▶ [TASK DESCRIPTION] Leave every picture out and give back the lines below from the first through the line that holds "thumb cmc: (320, 282)", exactly as written.
- - -
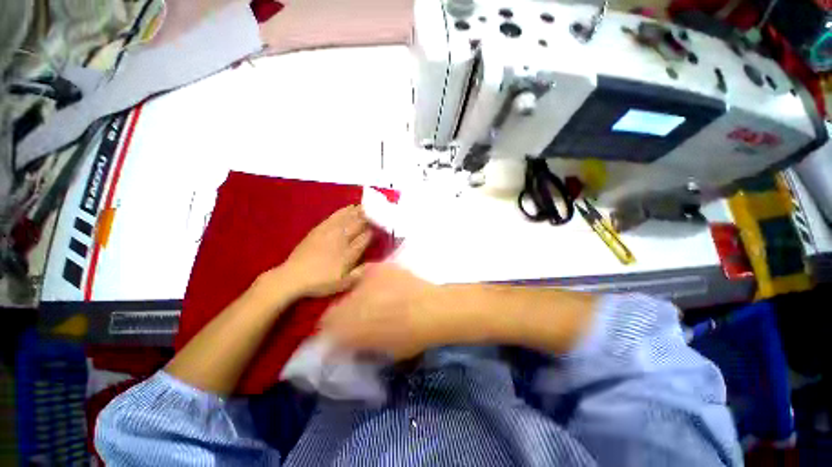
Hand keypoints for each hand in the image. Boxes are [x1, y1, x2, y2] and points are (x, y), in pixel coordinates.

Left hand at [275, 205, 372, 298]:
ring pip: (347, 218)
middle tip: (378, 211)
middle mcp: (341, 240)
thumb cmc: (320, 282)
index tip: (382, 226)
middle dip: (369, 217)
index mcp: (349, 253)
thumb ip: (359, 273)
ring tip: (366, 205)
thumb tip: (373, 263)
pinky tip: (348, 207)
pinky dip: (343, 211)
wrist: (293, 277)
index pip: (366, 238)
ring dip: (358, 211)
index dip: (374, 231)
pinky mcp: (319, 229)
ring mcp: (330, 232)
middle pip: (358, 225)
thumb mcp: (342, 284)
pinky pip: (334, 216)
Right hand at [320, 263, 458, 359]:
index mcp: (346, 328)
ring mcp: (362, 281)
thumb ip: (362, 346)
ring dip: (353, 297)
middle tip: (357, 318)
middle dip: (342, 315)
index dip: (332, 333)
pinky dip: (365, 279)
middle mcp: (347, 302)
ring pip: (346, 289)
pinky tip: (377, 285)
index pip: (325, 330)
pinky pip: (362, 273)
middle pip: (334, 308)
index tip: (342, 335)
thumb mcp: (383, 352)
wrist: (432, 309)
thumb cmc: (410, 337)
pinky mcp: (377, 267)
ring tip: (369, 300)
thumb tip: (353, 342)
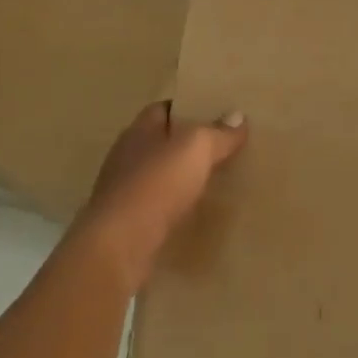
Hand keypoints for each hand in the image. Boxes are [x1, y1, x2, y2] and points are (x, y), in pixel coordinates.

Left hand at [75, 100, 247, 290]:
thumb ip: (218, 133)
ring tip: (211, 183)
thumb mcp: (196, 149)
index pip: (164, 109)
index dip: (188, 109)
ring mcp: (122, 191)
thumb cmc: (156, 185)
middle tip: (221, 150)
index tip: (215, 116)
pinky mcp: (124, 224)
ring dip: (179, 179)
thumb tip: (238, 116)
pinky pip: (154, 208)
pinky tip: (192, 215)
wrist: (118, 247)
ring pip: (157, 176)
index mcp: (139, 130)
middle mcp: (126, 155)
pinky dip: (172, 208)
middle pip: (161, 142)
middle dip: (186, 146)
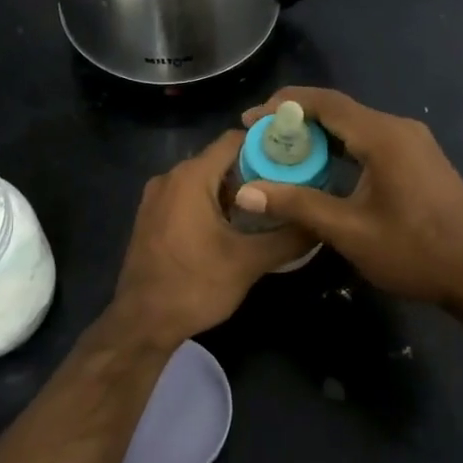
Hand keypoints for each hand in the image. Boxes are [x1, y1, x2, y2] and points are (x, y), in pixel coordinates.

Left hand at [109, 131, 314, 347]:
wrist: (142, 323)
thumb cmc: (194, 286)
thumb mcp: (249, 262)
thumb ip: (289, 237)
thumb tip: (321, 222)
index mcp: (190, 177)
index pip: (235, 139)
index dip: (268, 145)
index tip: (297, 159)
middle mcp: (170, 177)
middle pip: (221, 159)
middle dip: (256, 171)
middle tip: (291, 187)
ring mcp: (157, 197)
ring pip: (206, 180)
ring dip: (236, 190)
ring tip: (271, 208)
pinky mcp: (153, 217)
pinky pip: (189, 197)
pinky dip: (214, 203)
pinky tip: (237, 227)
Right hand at [234, 87, 462, 309]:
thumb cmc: (415, 252)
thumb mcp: (349, 231)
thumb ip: (296, 205)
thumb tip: (245, 193)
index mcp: (384, 137)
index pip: (325, 102)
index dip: (283, 106)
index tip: (250, 119)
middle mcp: (399, 128)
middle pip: (339, 109)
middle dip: (296, 119)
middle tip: (261, 137)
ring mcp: (413, 141)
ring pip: (355, 124)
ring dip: (318, 133)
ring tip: (283, 151)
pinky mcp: (419, 157)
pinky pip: (371, 138)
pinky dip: (341, 145)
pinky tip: (322, 165)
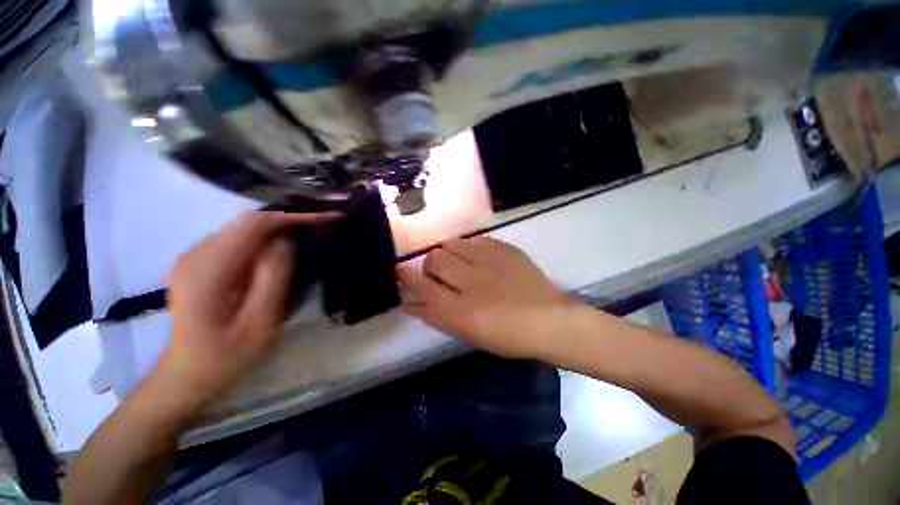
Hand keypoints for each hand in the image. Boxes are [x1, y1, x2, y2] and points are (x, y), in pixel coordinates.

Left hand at [157, 211, 336, 407]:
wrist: (189, 371)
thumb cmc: (227, 355)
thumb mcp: (260, 322)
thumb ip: (274, 277)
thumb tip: (287, 241)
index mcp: (207, 271)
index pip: (253, 225)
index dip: (292, 216)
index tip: (326, 216)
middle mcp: (196, 254)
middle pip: (248, 222)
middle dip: (290, 218)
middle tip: (325, 222)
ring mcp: (196, 255)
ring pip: (245, 227)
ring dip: (280, 226)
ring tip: (311, 230)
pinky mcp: (203, 260)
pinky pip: (241, 238)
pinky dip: (268, 237)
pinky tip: (285, 247)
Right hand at [397, 237, 573, 358]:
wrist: (550, 321)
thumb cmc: (507, 336)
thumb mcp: (467, 333)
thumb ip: (435, 316)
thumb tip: (408, 301)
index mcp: (461, 311)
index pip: (422, 286)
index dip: (406, 277)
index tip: (400, 271)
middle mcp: (472, 282)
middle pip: (434, 259)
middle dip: (429, 265)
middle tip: (438, 273)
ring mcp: (490, 262)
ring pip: (452, 244)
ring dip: (448, 253)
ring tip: (459, 263)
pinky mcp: (505, 249)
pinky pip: (474, 240)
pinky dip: (468, 248)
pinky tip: (477, 258)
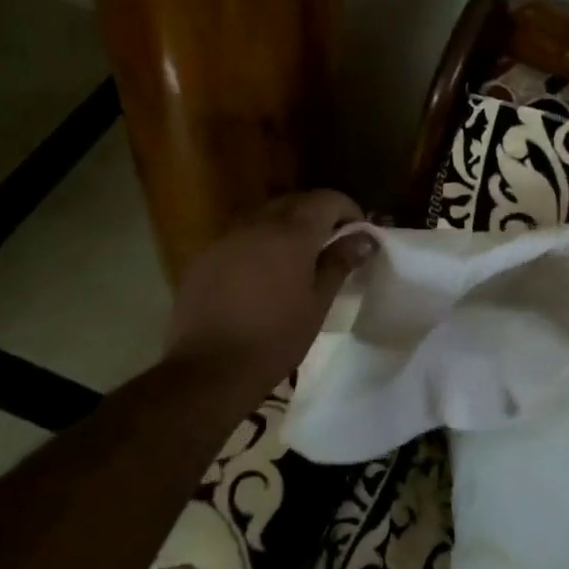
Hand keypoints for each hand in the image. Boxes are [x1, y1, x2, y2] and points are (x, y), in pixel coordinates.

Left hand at [164, 191, 375, 385]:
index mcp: (291, 233)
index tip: (358, 233)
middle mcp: (256, 224)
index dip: (347, 210)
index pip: (327, 199)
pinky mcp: (203, 257)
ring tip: (295, 260)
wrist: (210, 370)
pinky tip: (259, 277)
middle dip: (316, 215)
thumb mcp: (317, 303)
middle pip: (293, 202)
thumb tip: (364, 238)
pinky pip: (238, 238)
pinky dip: (257, 245)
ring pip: (263, 217)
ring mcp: (225, 239)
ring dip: (284, 228)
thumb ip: (339, 263)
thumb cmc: (276, 339)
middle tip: (330, 244)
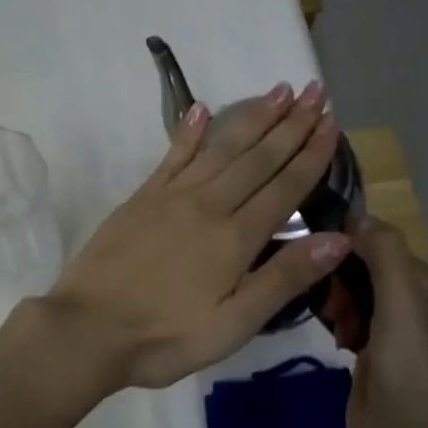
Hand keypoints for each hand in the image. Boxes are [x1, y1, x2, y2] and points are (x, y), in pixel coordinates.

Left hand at [43, 81, 349, 391]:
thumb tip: (339, 239)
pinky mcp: (141, 197)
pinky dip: (190, 131)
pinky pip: (173, 156)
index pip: (284, 186)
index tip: (332, 122)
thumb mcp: (234, 324)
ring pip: (222, 148)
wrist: (88, 329)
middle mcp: (208, 205)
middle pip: (257, 157)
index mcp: (235, 237)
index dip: (312, 153)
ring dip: (252, 118)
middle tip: (316, 92)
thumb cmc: (166, 337)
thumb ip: (284, 278)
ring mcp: (171, 196)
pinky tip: (203, 109)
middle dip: (291, 123)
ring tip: (278, 90)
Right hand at [344, 213, 427, 427]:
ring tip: (339, 327)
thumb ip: (384, 254)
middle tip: (336, 306)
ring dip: (342, 303)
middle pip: (372, 270)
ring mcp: (401, 332)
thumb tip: (357, 216)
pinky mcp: (378, 353)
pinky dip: (342, 322)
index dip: (356, 251)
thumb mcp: (401, 305)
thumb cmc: (410, 373)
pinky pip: (354, 318)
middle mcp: (425, 308)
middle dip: (347, 282)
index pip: (390, 250)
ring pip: (359, 294)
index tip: (326, 261)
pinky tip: (338, 338)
- - -
▶ [RESPONSE AREA]
Hand keypoints for each hand in the image. Boxes are [x1, y1, x2, y2] and points are (x, y), in pixel coordinates.

Left hand at [275, 205, 372, 298]:
ring pip: (347, 218)
middle tip: (378, 211)
middle mcp: (341, 240)
thumb cmc: (320, 282)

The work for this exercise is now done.